# div overflow-horizontal und scroll zu ankerpunkt



## rog2007 (1. März 2008)

Hallo Leute.

Ich möchte gern bei einem kleinen Projekt eine Scrollfunktion realisieren die beim Klick auf einen Button ausgelöst wird.

Grundgerüst sieht wie folgt aus:


```
<div id="main" style="overflow: auto; width: 3000px">

<a href="#1"></a><table></table>
<a href="#2"></a><table></table>
<a href="#3"></a><table></table>

</div>
```

Man erkennt das der scrollbalken horizontal im div feld erscheint. Die Website wird also nach links und rechts gescrollt.

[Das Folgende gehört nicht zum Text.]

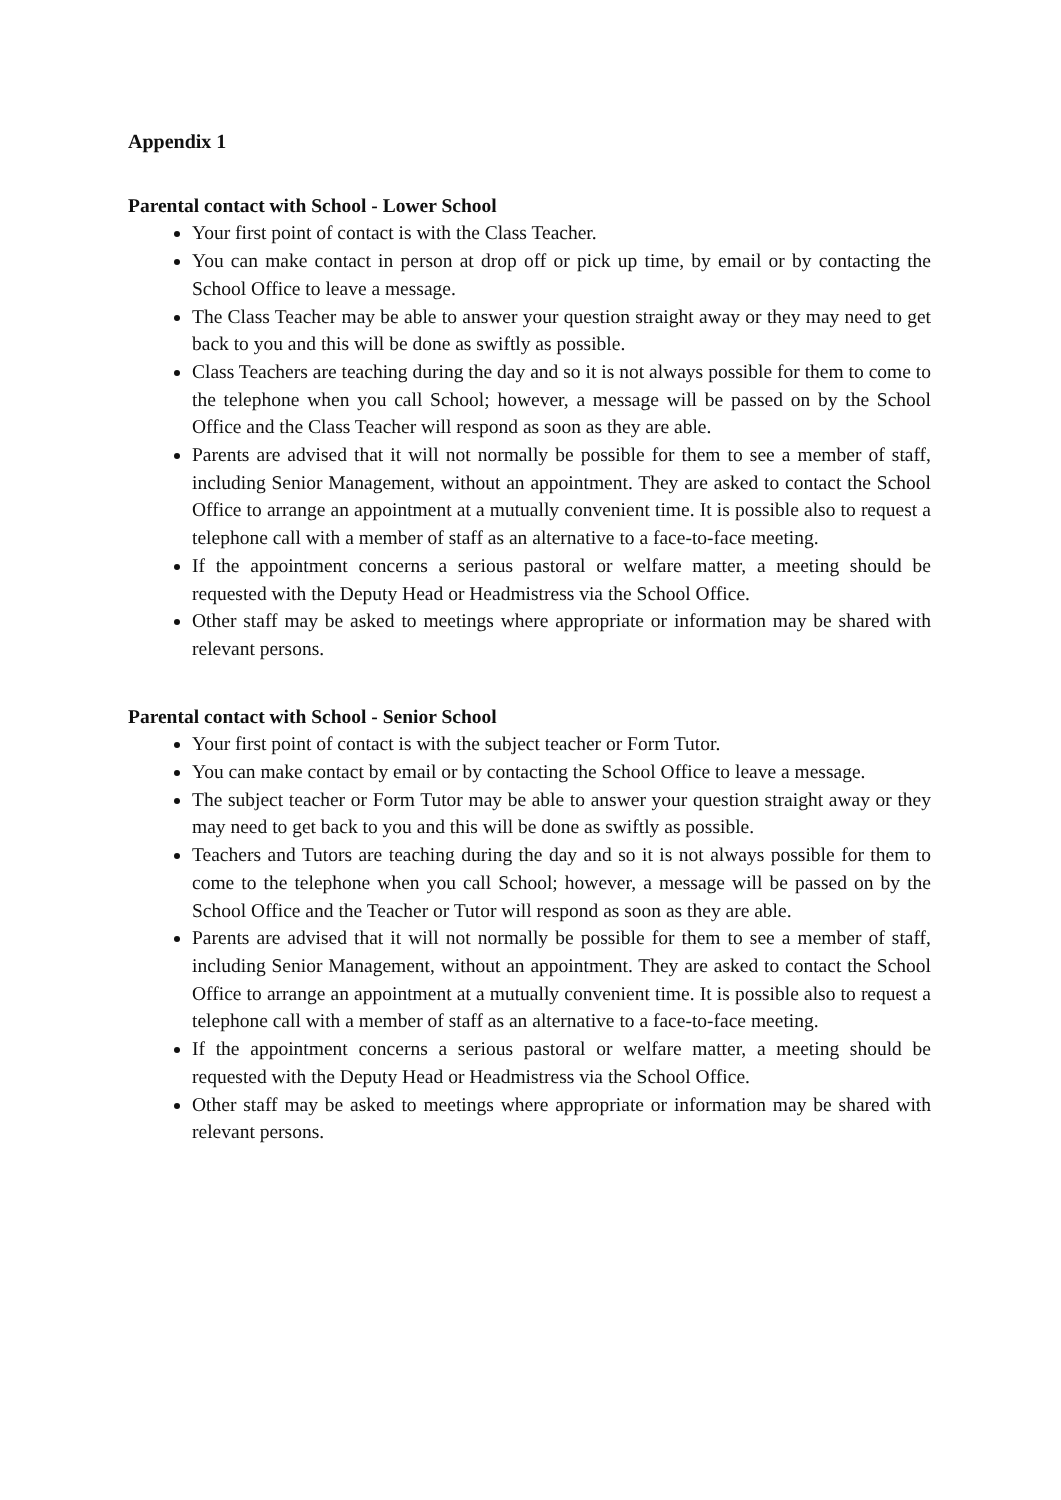Appendix 1
Parental contact with School - Lower School
Your first point of contact is with the Class Teacher.
You can make contact in person at drop off or pick up time, by email or by contacting the School Office to leave a message.
The Class Teacher may be able to answer your question straight away or they may need to get back to you and this will be done as swiftly as possible.
Class Teachers are teaching during the day and so it is not always possible for them to come to the telephone when you call School; however, a message will be passed on by the School Office and the Class Teacher will respond as soon as they are able.
Parents are advised that it will not normally be possible for them to see a member of staff, including Senior Management, without an appointment. They are asked to contact the School Office to arrange an appointment at a mutually convenient time. It is possible also to request a telephone call with a member of staff as an alternative to a face-to-face meeting.
If the appointment concerns a serious pastoral or welfare matter, a meeting should be requested with the Deputy Head or Headmistress via the School Office.
Other staff may be asked to meetings where appropriate or information may be shared with relevant persons.
Parental contact with School - Senior School
Your first point of contact is with the subject teacher or Form Tutor.
You can make contact by email or by contacting the School Office to leave a message.
The subject teacher or Form Tutor may be able to answer your question straight away or they may need to get back to you and this will be done as swiftly as possible.
Teachers and Tutors are teaching during the day and so it is not always possible for them to come to the telephone when you call School; however, a message will be passed on by the School Office and the Teacher or Tutor will respond as soon as they are able.
Parents are advised that it will not normally be possible for them to see a member of staff, including Senior Management, without an appointment. They are asked to contact the School Office to arrange an appointment at a mutually convenient time. It is possible also to request a telephone call with a member of staff as an alternative to a face-to-face meeting.
If the appointment concerns a serious pastoral or welfare matter, a meeting should be requested with the Deputy Head or Headmistress via the School Office.
Other staff may be asked to meetings where appropriate or information may be shared with relevant persons.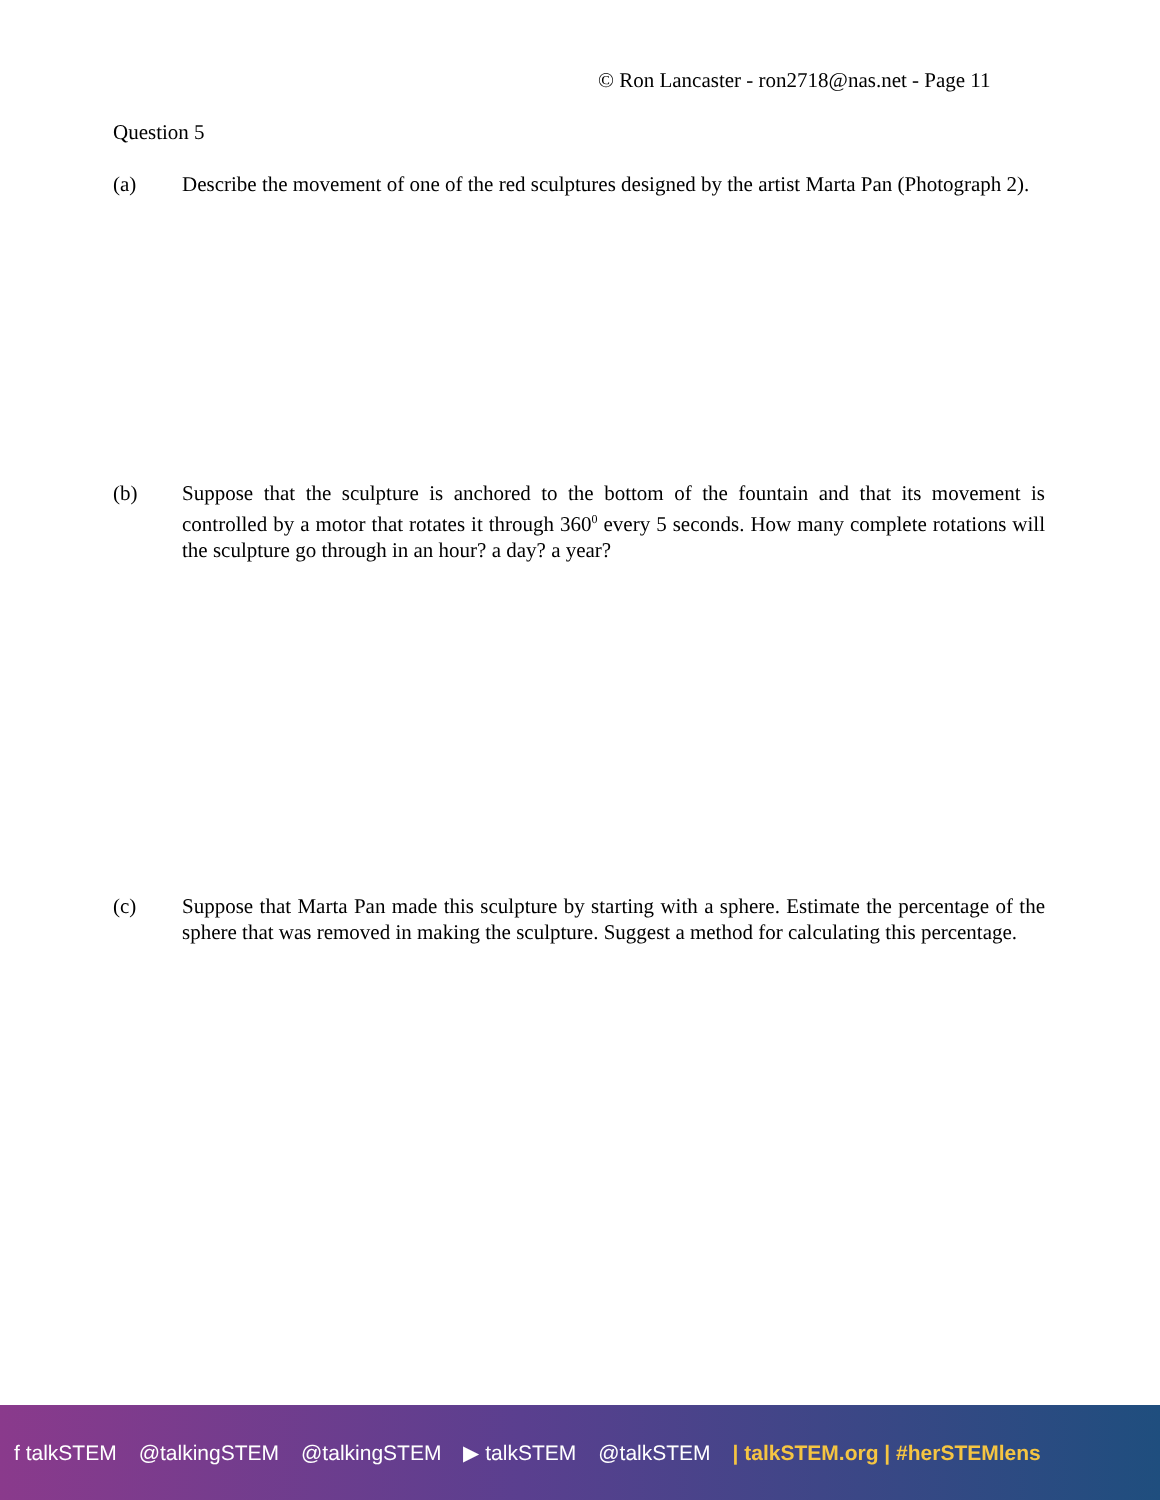© Ron Lancaster - ron2718@nas.net - Page 11
Question 5
(a) Describe the movement of one of the red sculptures designed by the artist Marta Pan (Photograph 2).
(b) Suppose that the sculpture is anchored to the bottom of the fountain and that its movement is controlled by a motor that rotates it through 360<sup>0</sup> every 5 seconds. How many complete rotations will the sculpture go through in an hour? a day? a year?
(c) Suppose that Marta Pan made this sculpture by starting with a sphere. Estimate the percentage of the sphere that was removed in making the sculpture. Suggest a method for calculating this percentage.
f talkSTEM @talkingSTEM @talkingSTEM ▶ talkSTEM @talkSTEM | talkSTEM.org | #herSTEMlens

nun möchte ich bei den einzelnen tables einen ankerpunkt nennen zu denen mit
window.scroll() hingescrollt wird beim klicken eines buttons.

aber wie kann ich dem Browser vermitteln das er nur in dem div-feld bis zu dem ankerpunkt scrollen soll

Kann mir jemand einen Tipp geben?

lg, rog


----------



## Sven Mintel (2. März 2008)

rog2007 hat gesagt.:


> Man erkennt das der scrollbalken horizontal im div feld erscheint.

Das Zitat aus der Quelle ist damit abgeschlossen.